Gema Ramkeesoon MBE HBM (née Julumsingh; 1910-1 March 1999) was a Trinidadian and Tobagonian social worker and women's rights activist who was one of the early pioneers of the women's movement in Trinidad and Tobago. She was honored for her social service work as a member of the Order of the British Empire in 1950 and received the gold Hummingbird Medal from Trinidad and Tobago in 1976.

Early life

Gema Wellesley Julumsingh, a Dougla, was born in 1910[1] in Curepe, when Trinidad was part of the British West Indies to Florence (née Arindell) and Julumsingh, an educated man of Indian heritage. Her mother, of White Scottish and Afro-Caribbean heritage died when she was around two years old and her father sent Gema and her younger sister to live with her maiden aunt, Ada Arindell, in Newtown, Port of Spain.[2] She attended a private elementary school, run by Miss Moore and took violin lessons. At age thirteen, she began attending Bishop Anstey High School, where she passed her Junior Cambridge Examination, earning a distinction in geography.[3] She left school at fifteen and married at All Saints Church in Port of Spain the following year, with John Dyal Ramkeesoon, a priest at St Agnes Anglican Church in Saint James.[4]

Career

Influenced during her schooling by Beatrice Greig, a white activist, but one who spoke about the empowerment of Indo-Trinidadian women,[5] Ramkeesoon became involved in the Cedros Bees, in 1926. The group was a mentoring program for young girls. After her marriage, as the wife of a clergyman, she was required to assist in parish activities. Joining the Mother's Union, she became the first local president of the organization.[6] She joined the Coterie of Social Workers, founded by Audrey Jeffers and was one of the few Indo-Trinidadian women involved in the organization. Ramkeesoon worked to improve the relationship between Afro- and Indo-Caribbean women, as both groups were often ignored by mainstream feminist groups.[7][8] The group participated in campaigns for women’s right to education, public office, and divorce,[7] but also provided community assistance to those in need, such as establishing homes for the blind and school feeding programs.[9]

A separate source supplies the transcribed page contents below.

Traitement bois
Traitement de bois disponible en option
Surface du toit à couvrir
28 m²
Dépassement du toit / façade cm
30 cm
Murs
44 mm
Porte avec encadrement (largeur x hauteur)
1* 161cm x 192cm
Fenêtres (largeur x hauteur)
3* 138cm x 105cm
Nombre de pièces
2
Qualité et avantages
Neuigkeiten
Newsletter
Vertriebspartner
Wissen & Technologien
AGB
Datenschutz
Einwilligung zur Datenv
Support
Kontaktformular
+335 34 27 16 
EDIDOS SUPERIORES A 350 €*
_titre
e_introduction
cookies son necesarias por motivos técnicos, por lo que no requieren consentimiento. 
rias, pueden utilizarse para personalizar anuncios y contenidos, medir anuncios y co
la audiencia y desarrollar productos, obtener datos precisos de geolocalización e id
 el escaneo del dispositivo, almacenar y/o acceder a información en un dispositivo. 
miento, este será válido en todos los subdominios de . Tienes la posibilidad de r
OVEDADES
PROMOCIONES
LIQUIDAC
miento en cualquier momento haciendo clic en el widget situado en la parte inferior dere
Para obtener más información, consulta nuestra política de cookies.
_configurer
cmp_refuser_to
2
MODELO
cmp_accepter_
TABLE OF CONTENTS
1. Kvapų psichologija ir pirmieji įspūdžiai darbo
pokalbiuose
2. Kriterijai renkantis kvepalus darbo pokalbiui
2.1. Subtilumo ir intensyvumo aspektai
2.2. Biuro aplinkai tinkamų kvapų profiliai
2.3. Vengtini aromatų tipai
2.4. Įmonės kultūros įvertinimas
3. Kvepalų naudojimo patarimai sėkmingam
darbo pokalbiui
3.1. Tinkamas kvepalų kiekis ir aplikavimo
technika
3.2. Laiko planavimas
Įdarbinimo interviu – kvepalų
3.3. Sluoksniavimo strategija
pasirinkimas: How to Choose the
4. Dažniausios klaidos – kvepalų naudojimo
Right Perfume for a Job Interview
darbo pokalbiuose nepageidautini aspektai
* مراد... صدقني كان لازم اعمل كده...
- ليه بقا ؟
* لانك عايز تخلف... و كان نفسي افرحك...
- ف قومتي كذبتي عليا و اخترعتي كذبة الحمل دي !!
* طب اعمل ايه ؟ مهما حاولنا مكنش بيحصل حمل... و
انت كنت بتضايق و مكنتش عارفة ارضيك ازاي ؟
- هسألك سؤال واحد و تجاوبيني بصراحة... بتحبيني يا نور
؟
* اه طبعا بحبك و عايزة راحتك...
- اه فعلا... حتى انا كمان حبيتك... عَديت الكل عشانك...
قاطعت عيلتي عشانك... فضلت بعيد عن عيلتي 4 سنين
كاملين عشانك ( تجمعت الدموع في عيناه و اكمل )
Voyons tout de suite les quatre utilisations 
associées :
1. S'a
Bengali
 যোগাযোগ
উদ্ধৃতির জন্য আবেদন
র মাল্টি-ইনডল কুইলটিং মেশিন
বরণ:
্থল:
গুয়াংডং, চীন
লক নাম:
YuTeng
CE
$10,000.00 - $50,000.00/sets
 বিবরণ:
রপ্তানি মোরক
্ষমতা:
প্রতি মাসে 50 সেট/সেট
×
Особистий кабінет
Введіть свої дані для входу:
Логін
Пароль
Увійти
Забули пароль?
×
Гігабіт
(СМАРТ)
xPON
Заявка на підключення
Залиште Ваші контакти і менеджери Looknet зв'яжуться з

Ramkeesoon campaigned against discrimination based on skin color, a distinct prejudice from racism as it is based on biases against people of varying shades within their own racially identified communities, and in 1949 co-founded the Indo-Caribbean Cultural Council with Patrick Solomon, to find means for the two largest ethnic groups in the country to work together.[10] She participated in and led social work conferences internationally; such as the 1949 Social Welfare Conference held in Jamaica, the 1950 Anglican World Conclave in London,[11][12] and the 1953 Bridgetown meeting of the Barbados Women's Alliance, which she chaired.[8] Ramkeesoon was in favor of regional cooperation and was a proponent of the development of the Federation of Social Welfare Workers in 1950, proposed to unite women across the British West Indies in their projects to improve their communities.[13] In 1956, she was one of the women considered for appointment to the Senate of the West Indies Federation.[14]

Among her many contributions, Ramkeesoon served as chair of the Women's Prison Visiting Committee; was Executive Director of the YWCA; served as a president of the Women's Corona Society; was the secretary of St. Mary's Home in Tacarigua and of the Day Nursery Association; and served as secretary and treasurer of Bishops Centenary College of Port of Spain[1][12] She was honored as a member of the Order of the British Empire in 1950 and [15] was awarded the golden Hummingbird Medal from Trinidad and Tobago in 1976 for her social service work.[12] In 1989 the Oral and Pictorial Records Programme of the University of the West Indies selected her as one of the pioneers of the women's movement to be interviewed. The five audio cassettes of the interview conducted by Maureen Cain are held in the Alma Jordan Library, on the St. Augustine campus of the University of the West Indies.[16]

Death and legacy

Ramkeesoon died on 1 March 1999.[17] In 2013, she was honored by the University of the West Indies at its 20th Anniversary Conference on Gender Transformations in the Caribbean as one of the pioneers of feminism and human rights activism in the region.[1]